_Information_
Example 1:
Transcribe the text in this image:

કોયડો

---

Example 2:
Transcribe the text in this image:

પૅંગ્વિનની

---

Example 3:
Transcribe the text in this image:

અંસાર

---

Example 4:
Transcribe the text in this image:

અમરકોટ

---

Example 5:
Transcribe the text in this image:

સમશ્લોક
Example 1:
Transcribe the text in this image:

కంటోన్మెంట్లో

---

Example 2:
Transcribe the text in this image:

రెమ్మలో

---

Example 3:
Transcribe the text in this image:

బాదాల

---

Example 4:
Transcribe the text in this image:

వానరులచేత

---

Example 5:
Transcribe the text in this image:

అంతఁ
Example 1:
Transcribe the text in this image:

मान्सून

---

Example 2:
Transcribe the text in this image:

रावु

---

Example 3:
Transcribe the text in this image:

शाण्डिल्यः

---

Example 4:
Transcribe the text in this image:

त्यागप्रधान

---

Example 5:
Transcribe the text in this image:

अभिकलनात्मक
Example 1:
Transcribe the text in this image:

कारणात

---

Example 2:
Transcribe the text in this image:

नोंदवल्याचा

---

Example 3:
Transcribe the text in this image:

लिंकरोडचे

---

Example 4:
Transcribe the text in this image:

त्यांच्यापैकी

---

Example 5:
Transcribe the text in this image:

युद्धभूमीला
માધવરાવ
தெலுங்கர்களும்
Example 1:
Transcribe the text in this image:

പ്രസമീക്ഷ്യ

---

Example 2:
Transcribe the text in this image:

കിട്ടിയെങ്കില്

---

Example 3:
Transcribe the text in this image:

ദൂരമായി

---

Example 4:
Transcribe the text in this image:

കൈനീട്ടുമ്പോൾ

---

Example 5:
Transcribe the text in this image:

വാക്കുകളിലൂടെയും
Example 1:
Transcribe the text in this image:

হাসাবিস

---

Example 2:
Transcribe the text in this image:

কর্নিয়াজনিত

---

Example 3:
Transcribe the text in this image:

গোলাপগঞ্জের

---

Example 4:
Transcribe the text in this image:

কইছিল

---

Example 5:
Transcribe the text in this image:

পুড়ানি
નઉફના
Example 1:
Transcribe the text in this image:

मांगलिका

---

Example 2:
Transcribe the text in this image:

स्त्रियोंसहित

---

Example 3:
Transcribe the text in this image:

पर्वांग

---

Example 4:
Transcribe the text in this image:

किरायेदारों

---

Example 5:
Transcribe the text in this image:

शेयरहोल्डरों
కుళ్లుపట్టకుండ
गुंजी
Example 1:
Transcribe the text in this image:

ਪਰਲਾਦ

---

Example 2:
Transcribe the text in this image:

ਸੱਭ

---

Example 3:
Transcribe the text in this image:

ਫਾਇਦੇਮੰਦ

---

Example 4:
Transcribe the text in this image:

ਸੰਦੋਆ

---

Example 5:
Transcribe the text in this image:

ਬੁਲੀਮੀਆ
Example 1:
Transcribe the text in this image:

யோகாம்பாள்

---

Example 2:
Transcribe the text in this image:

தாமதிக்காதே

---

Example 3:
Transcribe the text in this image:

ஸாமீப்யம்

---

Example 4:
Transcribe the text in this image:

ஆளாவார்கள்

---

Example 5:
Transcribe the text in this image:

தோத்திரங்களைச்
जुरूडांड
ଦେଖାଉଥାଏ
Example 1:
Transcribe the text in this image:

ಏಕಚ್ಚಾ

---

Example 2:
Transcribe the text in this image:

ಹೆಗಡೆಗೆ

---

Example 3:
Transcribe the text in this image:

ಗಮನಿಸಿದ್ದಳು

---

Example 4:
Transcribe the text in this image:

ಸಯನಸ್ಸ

_Exercise objective_
This exercise calls for an exact reproduction of the material.

_Completed task_
Example 1:
Transcribe the text in this image:

કોયડો

---

Example 2:
Transcribe the text in this image:

પૅંગ્વિનની

---

Example 3:
Transcribe the text in this image:

અંસાર

---

Example 4:
Transcribe the text in this image:

અમરકોટ

---

Example 5:
Transcribe the text in this image:

સમશ્લોક
Example 1:
Transcribe the text in this image:

కంటోన్మెంట్లో

---

Example 2:
Transcribe the text in this image:

రెమ్మలో

---

Example 3:
Transcribe the text in this image:

బాదాల

---

Example 4:
Transcribe the text in this image:

వానరులచేత

---

Example 5:
Transcribe the text in this image:

అంతఁ
Example 1:
Transcribe the text in this image:

मान्सून

---

Example 2:
Transcribe the text in this image:

रावु

---

Example 3:
Transcribe the text in this image:

शाण्डिल्यः

---

Example 4:
Transcribe the text in this image:

त्यागप्रधान

---

Example 5:
Transcribe the text in this image:

अभिकलनात्मक
Example 1:
Transcribe the text in this image:

कारणात

---

Example 2:
Transcribe the text in this image:

नोंदवल्याचा

---

Example 3:
Transcribe the text in this image:

लिंकरोडचे

---

Example 4:
Transcribe the text in this image:

त्यांच्यापैकी

---

Example 5:
Transcribe the text in this image:

युद्धभूमीला
માધવરાવ
தெலுங்கர்களும்
Example 1:
Transcribe the text in this image:

പ്രസമീക്ഷ്യ

---

Example 2:
Transcribe the text in this image:

കിട്ടിയെങ്കില്

---

Example 3:
Transcribe the text in this image:

ദൂരമായി

---

Example 4:
Transcribe the text in this image:

കൈനീട്ടുമ്പോൾ

---

Example 5:
Transcribe the text in this image:

വാക്കുകളിലൂടെയും
Example 1:
Transcribe the text in this image:

হাসাবিস

---

Example 2:
Transcribe the text in this image:

কর্নিয়াজনিত

---

Example 3:
Transcribe the text in this image:

গোলাপগঞ্জের

---

Example 4:
Transcribe the text in this image:

কইছিল

---

Example 5:
Transcribe the text in this image:

পুড়ানি
નઉફના
Example 1:
Transcribe the text in this image:

मांगलिका

---

Example 2:
Transcribe the text in this image:

स्त्रियोंसहित

---

Example 3:
Transcribe the text in this image:

पर्वांग

---

Example 4:
Transcribe the text in this image:

किरायेदारों

---

Example 5:
Transcribe the text in this image:

शेयरहोल्डरों
కుళ్లుపట్టకుండ
गुंजी
Example 1:
Transcribe the text in this image:

ਪਰਲਾਦ

---

Example 2:
Transcribe the text in this image:

ਸੱਭ

---

Example 3:
Transcribe the text in this image:

ਫਾਇਦੇਮੰਦ

---

Example 4:
Transcribe the text in this image:

ਸੰਦੋਆ

---

Example 5:
Transcribe the text in this image:

ਬੁਲੀਮੀਆ
Example 1:
Transcribe the text in this image:

யோகாம்பாள்

---

Example 2:
Transcribe the text in this image:

தாமதிக்காதே

---

Example 3:
Transcribe the text in this image:

ஸாமீப்யம்

---

Example 4:
Transcribe the text in this image:

ஆளாவார்கள்

---

Example 5:
Transcribe the text in this image:

தோத்திரங்களைச்
जुरूडांड
ଦେଖାଉଥାଏ
Example 1:
Transcribe the text in this image:

ಏಕಚ್ಚಾ

---

Example 2:
Transcribe the text in this image:

ಹೆಗಡೆಗೆ

---

Example 3:
Transcribe the text in this image:

ಗಮನಿಸಿದ್ದಳು

---

Example 4:
Transcribe the text in this image:

ಸಯನಸ್ಸ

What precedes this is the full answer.